Exercise goal —
Identify each line below that contains the word "points", and copy it out.

(Collected data)
####
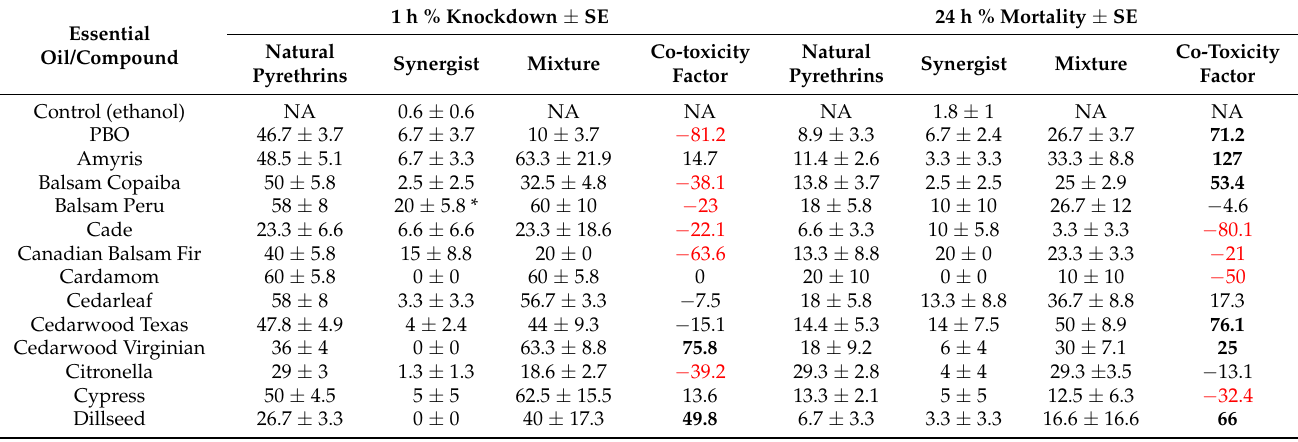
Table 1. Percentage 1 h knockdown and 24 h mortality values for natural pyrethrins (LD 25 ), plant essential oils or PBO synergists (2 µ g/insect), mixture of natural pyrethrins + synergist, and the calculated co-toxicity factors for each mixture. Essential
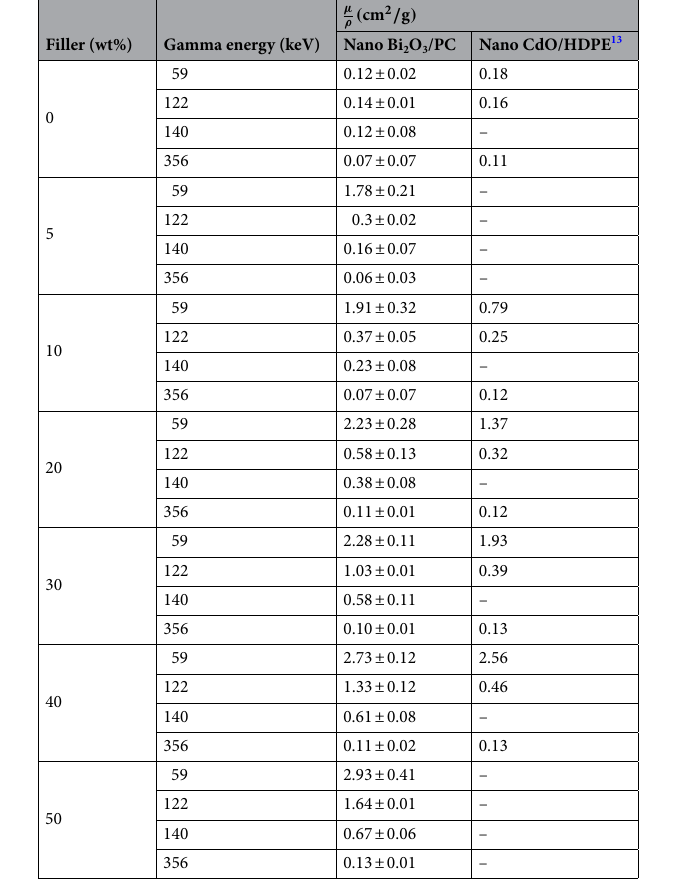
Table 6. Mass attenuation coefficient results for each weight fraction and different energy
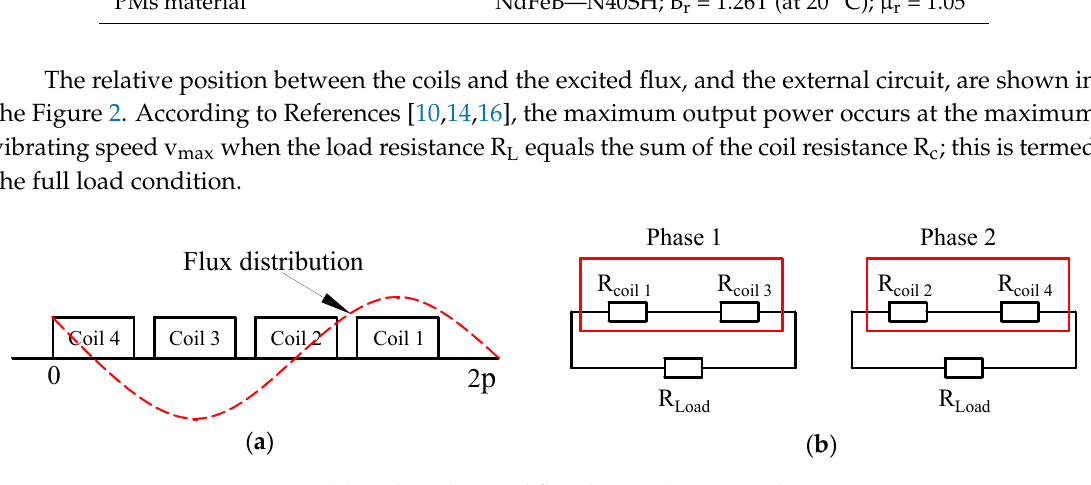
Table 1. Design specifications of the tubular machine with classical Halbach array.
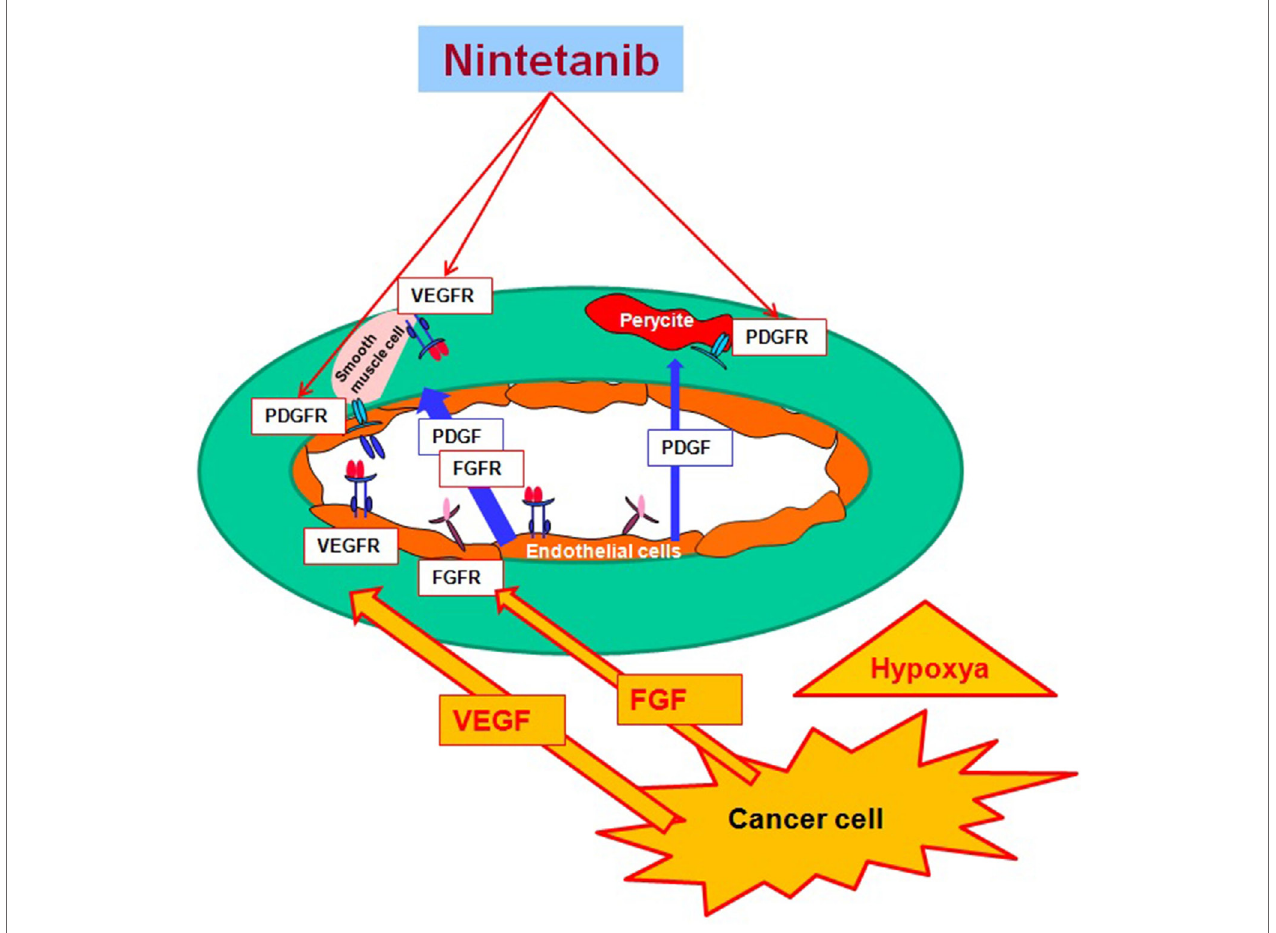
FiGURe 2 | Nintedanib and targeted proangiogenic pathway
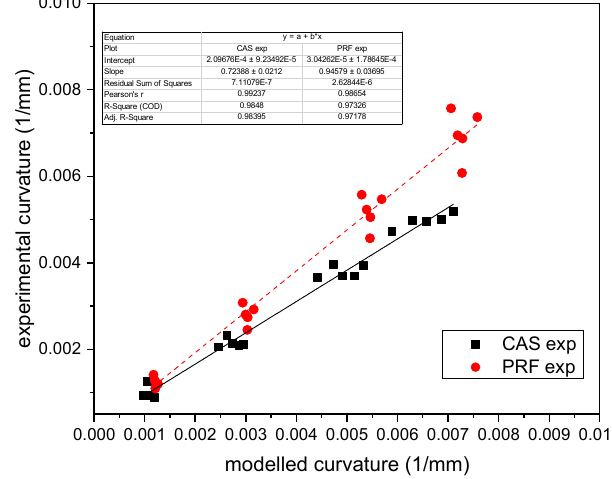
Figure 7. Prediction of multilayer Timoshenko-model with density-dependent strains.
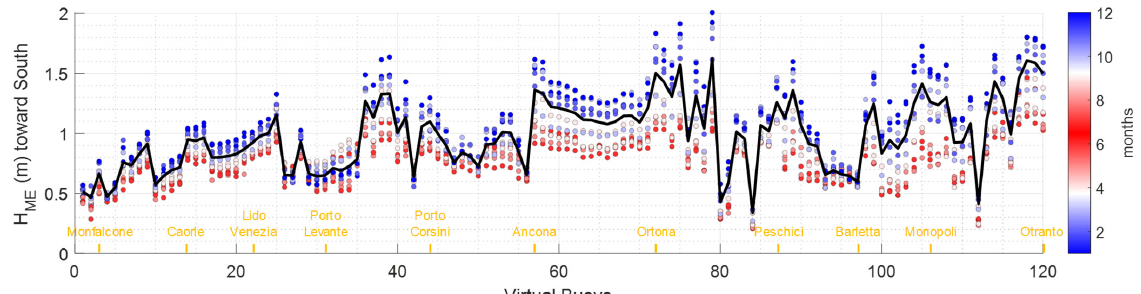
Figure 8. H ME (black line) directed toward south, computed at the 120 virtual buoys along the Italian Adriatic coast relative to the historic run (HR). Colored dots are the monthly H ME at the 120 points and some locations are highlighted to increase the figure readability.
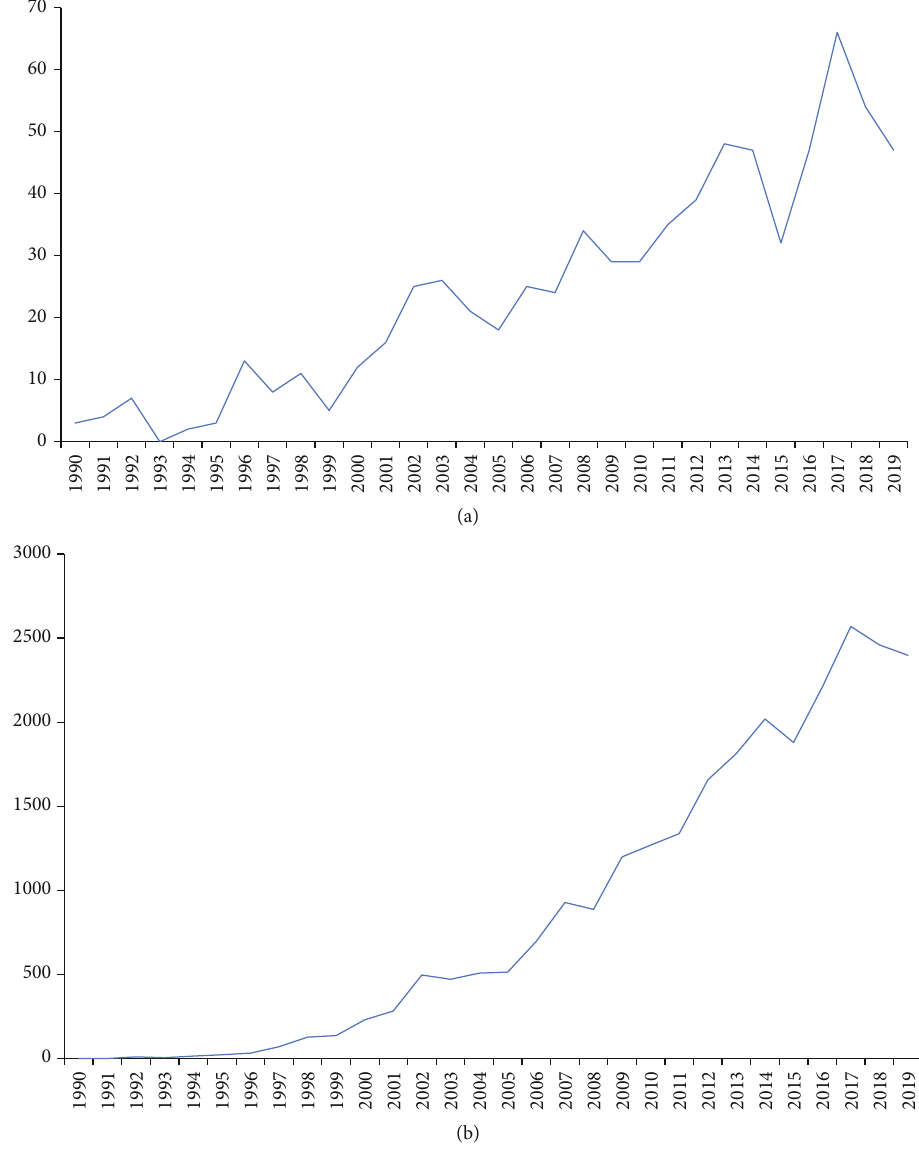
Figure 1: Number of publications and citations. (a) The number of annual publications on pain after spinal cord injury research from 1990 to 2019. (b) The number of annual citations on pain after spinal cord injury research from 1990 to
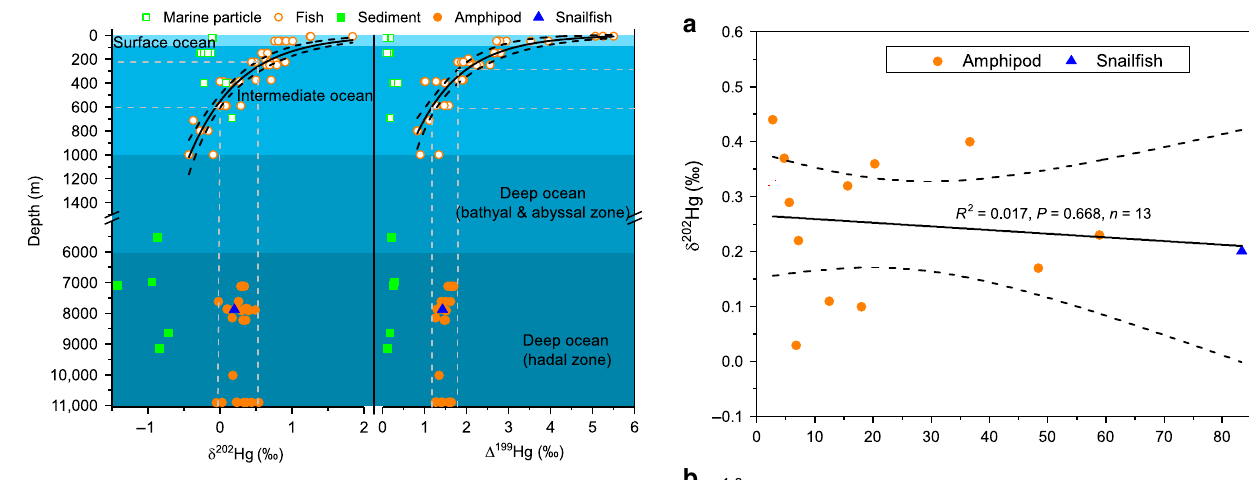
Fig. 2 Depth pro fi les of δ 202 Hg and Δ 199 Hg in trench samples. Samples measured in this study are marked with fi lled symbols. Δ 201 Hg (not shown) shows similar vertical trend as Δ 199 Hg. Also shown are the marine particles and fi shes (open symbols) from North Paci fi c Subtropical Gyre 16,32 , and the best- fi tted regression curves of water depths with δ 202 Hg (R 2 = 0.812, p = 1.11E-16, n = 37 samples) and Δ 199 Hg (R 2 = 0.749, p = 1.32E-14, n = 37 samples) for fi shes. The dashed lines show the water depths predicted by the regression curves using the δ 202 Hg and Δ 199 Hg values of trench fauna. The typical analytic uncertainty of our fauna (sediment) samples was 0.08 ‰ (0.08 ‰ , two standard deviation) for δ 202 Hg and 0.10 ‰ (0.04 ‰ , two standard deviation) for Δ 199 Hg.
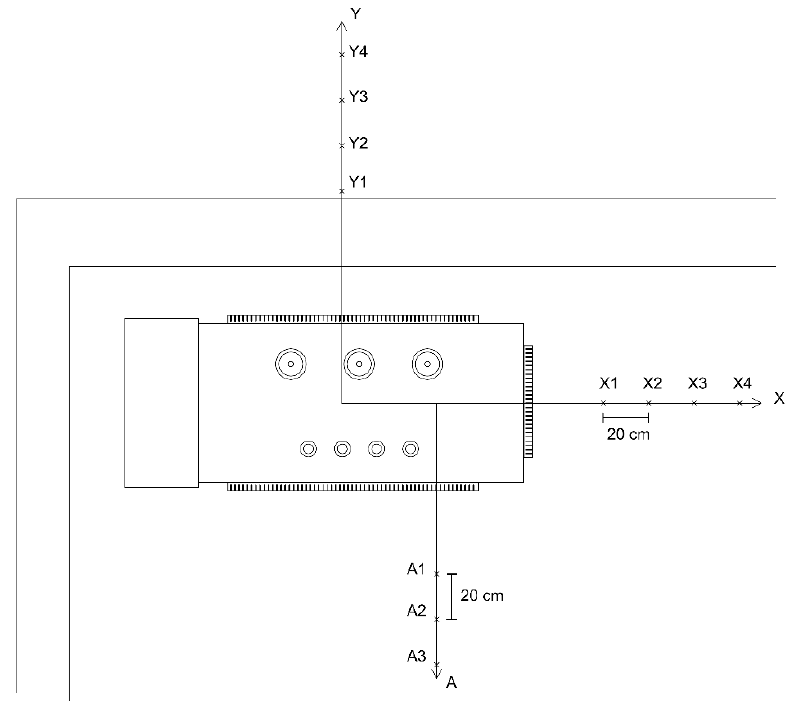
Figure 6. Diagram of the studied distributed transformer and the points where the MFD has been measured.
####
Response to the task —
Figure 8. H ME (black line) directed toward south, computed at the 120 virtual buoys along the Italian Adriatic coast relative to the historic run (HR). Colored dots are the monthly H ME at the 120 points and some locations are highlighted to increase the figure readability.
Figure 6. Diagram of the studied distributed transformer and the points where the MFD has been measured.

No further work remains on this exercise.